«Dieci giorni per il tampone, ma nessuno spiega il perché»

«Dieci giorni prima di fare il tampone, ma nessuno spiega il perché. Solo alla fine di questa attesa estenuante ci è stato detto che è necessario aspettare la fine della quarantena perché il test dia un esito affidabile sul possibile contagio. È più che comprensibile che l’Asl in questo momento sia subissata di lavoro, ma così una famiglia si sente abbandonata a se stessa. Con queste stesse parole lo abbiamo detto anche al medico che ci ha finalmente chiamato per comunicarci la data in cui saremmo stati sottoposti a tampone». È la testimonianza di una famiglia novarese, che dal 16 ottobre è chiusa in casa in quarantena. Un racconto che si chiude con lo svelamento di un curioso dettaglio su come venga catalogato il periodo di isolamento in attesa dell’esito del tampone, per assicurare le tutele previdenziali.

 

 

«Il 16 ottobre mia moglie, che è un’operatrice sanitaria, ha scoperto di essere positiva al Covid e così abbiamo iniziato a sperimentare il lockdown, che in primavera non avevamo vissuto, perché entrambi svolgiamo una professione che non ha mai interrotto la propria attività sul campo. È un sacrificio pesante, ma sicuramente necessario».

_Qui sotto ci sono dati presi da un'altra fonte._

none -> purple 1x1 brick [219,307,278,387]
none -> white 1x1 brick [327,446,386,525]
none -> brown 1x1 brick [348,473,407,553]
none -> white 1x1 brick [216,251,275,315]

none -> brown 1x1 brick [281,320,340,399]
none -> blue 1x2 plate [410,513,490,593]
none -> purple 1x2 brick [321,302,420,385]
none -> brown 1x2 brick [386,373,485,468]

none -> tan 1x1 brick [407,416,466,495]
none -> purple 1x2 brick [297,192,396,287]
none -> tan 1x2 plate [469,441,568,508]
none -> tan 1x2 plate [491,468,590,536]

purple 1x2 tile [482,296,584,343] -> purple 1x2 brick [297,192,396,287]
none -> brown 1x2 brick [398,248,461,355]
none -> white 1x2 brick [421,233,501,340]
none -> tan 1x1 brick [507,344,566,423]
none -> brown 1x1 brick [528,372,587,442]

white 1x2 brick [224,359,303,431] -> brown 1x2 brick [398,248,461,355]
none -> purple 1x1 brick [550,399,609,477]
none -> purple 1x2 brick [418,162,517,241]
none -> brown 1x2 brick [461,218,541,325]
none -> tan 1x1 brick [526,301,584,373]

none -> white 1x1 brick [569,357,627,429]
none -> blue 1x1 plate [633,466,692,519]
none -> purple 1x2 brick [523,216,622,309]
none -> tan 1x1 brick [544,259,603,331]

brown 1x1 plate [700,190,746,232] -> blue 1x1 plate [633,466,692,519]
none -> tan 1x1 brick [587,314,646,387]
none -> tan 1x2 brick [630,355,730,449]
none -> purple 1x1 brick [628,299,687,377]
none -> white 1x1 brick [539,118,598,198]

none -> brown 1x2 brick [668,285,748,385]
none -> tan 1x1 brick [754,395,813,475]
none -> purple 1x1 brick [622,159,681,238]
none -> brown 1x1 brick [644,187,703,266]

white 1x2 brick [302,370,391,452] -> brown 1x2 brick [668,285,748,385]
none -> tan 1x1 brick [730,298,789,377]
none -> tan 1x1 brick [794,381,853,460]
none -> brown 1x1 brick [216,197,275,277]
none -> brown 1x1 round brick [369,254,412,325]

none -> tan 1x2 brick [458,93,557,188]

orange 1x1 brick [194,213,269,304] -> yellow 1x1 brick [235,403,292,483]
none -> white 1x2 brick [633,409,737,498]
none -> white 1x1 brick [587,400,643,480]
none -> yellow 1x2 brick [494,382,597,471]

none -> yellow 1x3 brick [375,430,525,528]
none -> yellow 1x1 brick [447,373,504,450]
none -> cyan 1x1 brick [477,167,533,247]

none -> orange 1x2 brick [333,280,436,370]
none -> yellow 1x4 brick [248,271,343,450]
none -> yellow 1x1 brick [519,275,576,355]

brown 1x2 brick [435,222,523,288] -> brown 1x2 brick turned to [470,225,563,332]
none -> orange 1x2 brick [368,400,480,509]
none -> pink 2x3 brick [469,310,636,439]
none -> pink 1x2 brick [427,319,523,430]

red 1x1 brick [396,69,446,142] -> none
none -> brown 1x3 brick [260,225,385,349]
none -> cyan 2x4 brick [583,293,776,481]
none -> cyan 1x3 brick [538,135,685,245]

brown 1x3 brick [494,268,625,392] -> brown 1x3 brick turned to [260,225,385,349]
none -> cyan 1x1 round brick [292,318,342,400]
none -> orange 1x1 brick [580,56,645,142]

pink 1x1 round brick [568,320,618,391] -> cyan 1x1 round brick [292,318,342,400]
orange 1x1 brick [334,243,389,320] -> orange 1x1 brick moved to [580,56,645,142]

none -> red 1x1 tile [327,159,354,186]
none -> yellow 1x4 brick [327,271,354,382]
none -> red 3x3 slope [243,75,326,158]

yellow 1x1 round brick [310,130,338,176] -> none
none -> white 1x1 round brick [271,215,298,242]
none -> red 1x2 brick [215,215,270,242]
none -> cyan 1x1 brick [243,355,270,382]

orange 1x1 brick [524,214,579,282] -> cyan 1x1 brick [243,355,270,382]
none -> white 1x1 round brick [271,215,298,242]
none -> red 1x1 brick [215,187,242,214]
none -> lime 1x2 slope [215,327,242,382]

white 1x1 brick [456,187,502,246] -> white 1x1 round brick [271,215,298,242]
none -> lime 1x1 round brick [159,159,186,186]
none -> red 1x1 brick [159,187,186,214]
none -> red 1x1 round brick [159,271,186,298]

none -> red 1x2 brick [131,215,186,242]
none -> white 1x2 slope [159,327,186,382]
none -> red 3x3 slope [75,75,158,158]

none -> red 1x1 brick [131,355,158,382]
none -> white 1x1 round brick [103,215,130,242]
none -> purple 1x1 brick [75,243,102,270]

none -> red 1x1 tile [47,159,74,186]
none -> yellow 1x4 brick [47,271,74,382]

«Mi sono accorta che qualcosa non andava quando ho inziato a non sentire più né gusti né odori e sono subito andata a fare il tampone – spiega la donna – Ricevuto l’esito positivo, il mio medico del lavoro mi ha fatto avvisare marito e figli, perché lasciassero subito il posto di lavoro e le rispettive scuole. In contemporanea i nostri medici di famiglia hanno segnalato la nostra situazione all’Asl e da lì è iniziata l’attesa. Ammetto che nei primi giorni mi sono sentita molto in colpa, perché di fatto ho bloccato la vita della mia famiglia stravolgendone la quotidianità. Soprattutto quella dei miei figli, che sono adolescenti e certamente non è per niente piacevole ritrovarsi tappati in casa di punto in bianco. Non sapere quando anche loro sarebbero stati sottoposti a tampone mi ha messo in ansia. Purtroppo non c’è alcun sostegno psicologico né vengono date le informazioni essenziali».

Quali contatti con l’Asl avete avuto dopo la segnalazione?
«Le prime telefonate, una al mattino e una la sera, sono arrivate 5 giorni dopo – risponde l’uomo – Ma ci hanno solo chiesto i dati anagrafici per avviare l’indagine e quali sintomi presentassimo (né io né i figli ne abbiamo mai manifestati sinora). Alla fine della chiamata ci è solo stato detto che saremmo stati contattati per la comunicazione della data del tampone. La tanto attesa telefonata è arrivata alle 17 di domenica 25 e l’sms con la conferma della data è arrivato pochi istanti dopo, fissata per il 27 ottobre. A 10 giorni dall’inizio della quarantena. Avrei preferito farlo prima, ma ci è stato spiegato che il rischio è che potesse dare un esito poco affidabile e che invece è necessario attendere il periodo di incubazione».
La moglie aggiunge anche un altro dettaglio curioso: «Ci hanno anche chiesto se abbiamo animali domestici, noi abbiamo un cane e due gatti e hanno voluto sapere se anche loro stessero mostrando sintomi anomali. Dormono sempre praticamente, ma devo ammettere che in queste giornate ci stanno tenendo tanta compagnia».

Sul piano professionale siete tutelati in questi giorni di assenza?
«Mia moglie è a casa in infortunio, io invece sono in mutua, ma ho scoperto che su questo punto c’è una sorta di “vuoto normativo”, che di fatto obbliga i medici a scrivere una diagnosi falsa – spiega – Nel periodo in cui la positività non è ancora stata accertata, il medico è costretto a indicare comunque una patologia, per giustificare l’assenza e far sì che venga attivata la mutua. Ad esempio a me ha scritto che sono a casa con la lombalgia. Spero che non mi venga per davvero», conclude ironicamente, svelando un retroscena inedito.